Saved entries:
↓↓↓

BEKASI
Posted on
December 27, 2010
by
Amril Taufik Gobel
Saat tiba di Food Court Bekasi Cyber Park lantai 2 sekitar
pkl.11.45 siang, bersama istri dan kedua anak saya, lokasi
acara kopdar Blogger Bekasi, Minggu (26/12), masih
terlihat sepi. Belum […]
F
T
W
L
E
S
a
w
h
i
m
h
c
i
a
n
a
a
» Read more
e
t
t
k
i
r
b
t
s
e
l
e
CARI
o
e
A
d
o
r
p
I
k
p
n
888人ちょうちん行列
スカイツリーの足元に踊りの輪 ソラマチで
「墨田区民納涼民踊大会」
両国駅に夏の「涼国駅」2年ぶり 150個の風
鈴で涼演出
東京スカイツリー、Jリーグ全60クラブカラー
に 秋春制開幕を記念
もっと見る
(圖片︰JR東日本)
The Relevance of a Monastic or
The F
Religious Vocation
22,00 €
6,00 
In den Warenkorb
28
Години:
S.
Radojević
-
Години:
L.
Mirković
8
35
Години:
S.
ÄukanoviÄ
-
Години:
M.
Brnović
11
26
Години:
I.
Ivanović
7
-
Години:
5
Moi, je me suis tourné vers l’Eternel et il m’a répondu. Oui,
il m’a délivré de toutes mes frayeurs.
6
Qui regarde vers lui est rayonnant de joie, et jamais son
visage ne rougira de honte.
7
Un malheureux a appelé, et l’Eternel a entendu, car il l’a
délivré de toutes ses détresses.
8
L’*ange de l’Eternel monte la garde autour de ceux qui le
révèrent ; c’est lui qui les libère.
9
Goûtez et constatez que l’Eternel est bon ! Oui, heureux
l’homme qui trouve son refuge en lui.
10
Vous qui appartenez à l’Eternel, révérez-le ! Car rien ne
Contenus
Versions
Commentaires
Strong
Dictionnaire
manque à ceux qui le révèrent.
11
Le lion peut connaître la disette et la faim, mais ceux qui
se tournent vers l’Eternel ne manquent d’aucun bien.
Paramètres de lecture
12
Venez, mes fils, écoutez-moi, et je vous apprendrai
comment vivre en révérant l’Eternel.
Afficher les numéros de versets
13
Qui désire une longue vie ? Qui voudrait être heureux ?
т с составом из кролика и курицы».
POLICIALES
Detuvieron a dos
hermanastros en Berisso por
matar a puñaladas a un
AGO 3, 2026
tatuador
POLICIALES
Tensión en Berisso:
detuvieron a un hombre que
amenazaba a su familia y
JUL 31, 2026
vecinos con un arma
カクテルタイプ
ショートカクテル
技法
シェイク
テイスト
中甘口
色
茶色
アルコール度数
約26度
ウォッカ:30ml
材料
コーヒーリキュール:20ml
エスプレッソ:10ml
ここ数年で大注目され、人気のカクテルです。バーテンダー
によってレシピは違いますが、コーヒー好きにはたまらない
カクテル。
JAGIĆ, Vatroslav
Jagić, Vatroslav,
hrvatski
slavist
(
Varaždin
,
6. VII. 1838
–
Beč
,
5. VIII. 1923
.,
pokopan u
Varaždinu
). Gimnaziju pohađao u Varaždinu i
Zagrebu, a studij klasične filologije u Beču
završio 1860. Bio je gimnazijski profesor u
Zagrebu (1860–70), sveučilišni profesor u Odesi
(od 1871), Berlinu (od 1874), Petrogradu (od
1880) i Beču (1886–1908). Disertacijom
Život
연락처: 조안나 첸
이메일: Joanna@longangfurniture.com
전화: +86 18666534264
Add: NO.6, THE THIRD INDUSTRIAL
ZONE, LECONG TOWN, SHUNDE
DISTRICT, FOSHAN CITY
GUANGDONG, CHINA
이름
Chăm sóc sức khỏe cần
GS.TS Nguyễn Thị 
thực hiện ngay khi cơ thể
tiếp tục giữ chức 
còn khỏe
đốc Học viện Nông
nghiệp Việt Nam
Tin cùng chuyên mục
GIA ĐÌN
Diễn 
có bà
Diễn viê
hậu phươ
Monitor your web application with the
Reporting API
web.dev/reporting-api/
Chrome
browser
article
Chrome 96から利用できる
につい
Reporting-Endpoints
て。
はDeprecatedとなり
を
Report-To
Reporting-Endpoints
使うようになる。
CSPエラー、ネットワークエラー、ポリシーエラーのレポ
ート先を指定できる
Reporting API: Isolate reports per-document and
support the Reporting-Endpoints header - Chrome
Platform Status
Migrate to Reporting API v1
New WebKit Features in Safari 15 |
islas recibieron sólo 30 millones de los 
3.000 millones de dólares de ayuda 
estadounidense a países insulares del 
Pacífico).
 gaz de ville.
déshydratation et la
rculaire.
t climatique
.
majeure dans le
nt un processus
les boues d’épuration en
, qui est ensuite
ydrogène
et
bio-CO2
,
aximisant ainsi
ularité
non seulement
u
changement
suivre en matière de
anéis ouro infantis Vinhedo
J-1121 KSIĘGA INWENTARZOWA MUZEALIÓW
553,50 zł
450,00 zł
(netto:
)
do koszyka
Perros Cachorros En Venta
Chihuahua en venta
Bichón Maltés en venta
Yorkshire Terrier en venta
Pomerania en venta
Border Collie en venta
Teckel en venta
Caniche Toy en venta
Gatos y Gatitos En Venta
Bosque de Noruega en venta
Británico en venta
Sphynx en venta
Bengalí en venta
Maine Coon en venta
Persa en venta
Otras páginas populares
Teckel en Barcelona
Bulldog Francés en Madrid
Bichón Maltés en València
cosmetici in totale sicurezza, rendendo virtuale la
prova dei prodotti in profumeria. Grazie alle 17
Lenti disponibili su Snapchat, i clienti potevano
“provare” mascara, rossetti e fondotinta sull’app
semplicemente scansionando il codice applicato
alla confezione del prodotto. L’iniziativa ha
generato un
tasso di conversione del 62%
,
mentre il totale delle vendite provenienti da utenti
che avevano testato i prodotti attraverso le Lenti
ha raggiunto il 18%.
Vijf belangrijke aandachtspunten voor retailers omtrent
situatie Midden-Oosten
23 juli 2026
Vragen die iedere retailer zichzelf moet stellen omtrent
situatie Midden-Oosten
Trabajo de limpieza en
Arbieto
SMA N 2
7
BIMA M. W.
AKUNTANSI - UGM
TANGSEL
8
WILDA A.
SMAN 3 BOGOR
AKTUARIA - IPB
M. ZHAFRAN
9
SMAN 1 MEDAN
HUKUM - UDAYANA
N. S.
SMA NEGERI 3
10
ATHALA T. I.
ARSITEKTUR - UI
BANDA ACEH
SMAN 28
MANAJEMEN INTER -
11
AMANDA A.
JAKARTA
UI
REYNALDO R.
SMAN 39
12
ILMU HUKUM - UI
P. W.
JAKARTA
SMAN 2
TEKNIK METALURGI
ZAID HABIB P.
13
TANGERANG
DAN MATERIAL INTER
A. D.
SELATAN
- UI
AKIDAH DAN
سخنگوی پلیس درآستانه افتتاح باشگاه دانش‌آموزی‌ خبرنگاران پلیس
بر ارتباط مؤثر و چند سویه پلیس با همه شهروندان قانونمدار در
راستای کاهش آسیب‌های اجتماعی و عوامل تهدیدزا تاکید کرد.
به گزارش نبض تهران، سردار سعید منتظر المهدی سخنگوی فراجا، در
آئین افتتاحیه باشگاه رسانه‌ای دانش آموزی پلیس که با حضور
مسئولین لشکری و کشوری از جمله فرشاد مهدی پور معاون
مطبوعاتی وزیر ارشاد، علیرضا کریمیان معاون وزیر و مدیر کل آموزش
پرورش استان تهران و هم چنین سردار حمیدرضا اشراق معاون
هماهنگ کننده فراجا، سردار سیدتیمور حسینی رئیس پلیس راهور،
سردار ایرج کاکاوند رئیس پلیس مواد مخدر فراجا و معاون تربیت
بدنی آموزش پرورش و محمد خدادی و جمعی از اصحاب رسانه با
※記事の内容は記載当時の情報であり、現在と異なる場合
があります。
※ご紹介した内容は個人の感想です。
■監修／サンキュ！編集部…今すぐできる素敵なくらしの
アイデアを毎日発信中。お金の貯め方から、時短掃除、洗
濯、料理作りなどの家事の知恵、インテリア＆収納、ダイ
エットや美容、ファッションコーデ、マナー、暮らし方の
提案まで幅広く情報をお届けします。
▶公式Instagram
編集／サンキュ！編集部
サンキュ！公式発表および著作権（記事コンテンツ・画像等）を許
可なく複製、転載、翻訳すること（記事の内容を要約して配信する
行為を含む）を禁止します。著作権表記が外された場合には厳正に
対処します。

↑↑↑

:: What you need to do ::
Starting at the first line of the data above, please restate word for word every line up to and including the one that holds "Zagrebu (1860–70), sveučilišni", and add nothing else.

:: Reply ::
BEKASI
Posted on
December 27, 2010
by
Amril Taufik Gobel
Saat tiba di Food Court Bekasi Cyber Park lantai 2 sekitar
pkl.11.45 siang, bersama istri dan kedua anak saya, lokasi
acara kopdar Blogger Bekasi, Minggu (26/12), masih
terlihat sepi. Belum […]
F
T
W
L
E
S
a
w
h
i
m
h
c
i
a
n
a
a
» Read more
e
t
t
k
i
r
b
t
s
e
l
e
CARI
o
e
A
d
o
r
p
I
k
p
n
888人ちょうちん行列
スカイツリーの足元に踊りの輪 ソラマチで
「墨田区民納涼民踊大会」
両国駅に夏の「涼国駅」2年ぶり 150個の風
鈴で涼演出
東京スカイツリー、Jリーグ全60クラブカラー
に 秋春制開幕を記念
もっと見る
(圖片︰JR東日本)
The Relevance of a Monastic or
The F
Religious Vocation
22,00 €
6,00 
In den Warenkorb
28
Години:
S.
Radojević
-
Години:
L.
Mirković
8
35
Години:
S.
ÄukanoviÄ
-
Години:
M.
Brnović
11
26
Години:
I.
Ivanović
7
-
Години:
5
Moi, je me suis tourné vers l’Eternel et il m’a répondu. Oui,
il m’a délivré de toutes mes frayeurs.
6
Qui regarde vers lui est rayonnant de joie, et jamais son
visage ne rougira de honte.
7
Un malheureux a appelé, et l’Eternel a entendu, car il l’a
délivré de toutes ses détresses.
8
L’*ange de l’Eternel monte la garde autour de ceux qui le
révèrent ; c’est lui qui les libère.
9
Goûtez et constatez que l’Eternel est bon ! Oui, heureux
l’homme qui trouve son refuge en lui.
10
Vous qui appartenez à l’Eternel, révérez-le ! Car rien ne
Contenus
Versions
Commentaires
Strong
Dictionnaire
manque à ceux qui le révèrent.
11
Le lion peut connaître la disette et la faim, mais ceux qui
se tournent vers l’Eternel ne manquent d’aucun bien.
Paramètres de lecture
12
Venez, mes fils, écoutez-moi, et je vous apprendrai
comment vivre en révérant l’Eternel.
Afficher les numéros de versets
13
Qui désire une longue vie ? Qui voudrait être heureux ?
т с составом из кролика и курицы».
POLICIALES
Detuvieron a dos
hermanastros en Berisso por
matar a puñaladas a un
AGO 3, 2026
tatuador
POLICIALES
Tensión en Berisso:
detuvieron a un hombre que
amenazaba a su familia y
JUL 31, 2026
vecinos con un arma
カクテルタイプ
ショートカクテル
技法
シェイク
テイスト
中甘口
色
茶色
アルコール度数
約26度
ウォッカ:30ml
材料
コーヒーリキュール:20ml
エスプレッソ:10ml
ここ数年で大注目され、人気のカクテルです。バーテンダー
によってレシピは違いますが、コーヒー好きにはたまらない
カクテル。
JAGIĆ, Vatroslav
Jagić, Vatroslav,
hrvatski
slavist
(
Varaždin
,
6. VII. 1838
–
Beč
,
5. VIII. 1923
.,
pokopan u
Varaždinu
). Gimnaziju pohađao u Varaždinu i
Zagrebu, a studij klasične filologije u Beču
završio 1860. Bio je gimnazijski profesor u
Zagrebu (1860–70), sveučilišni profesor u Odesi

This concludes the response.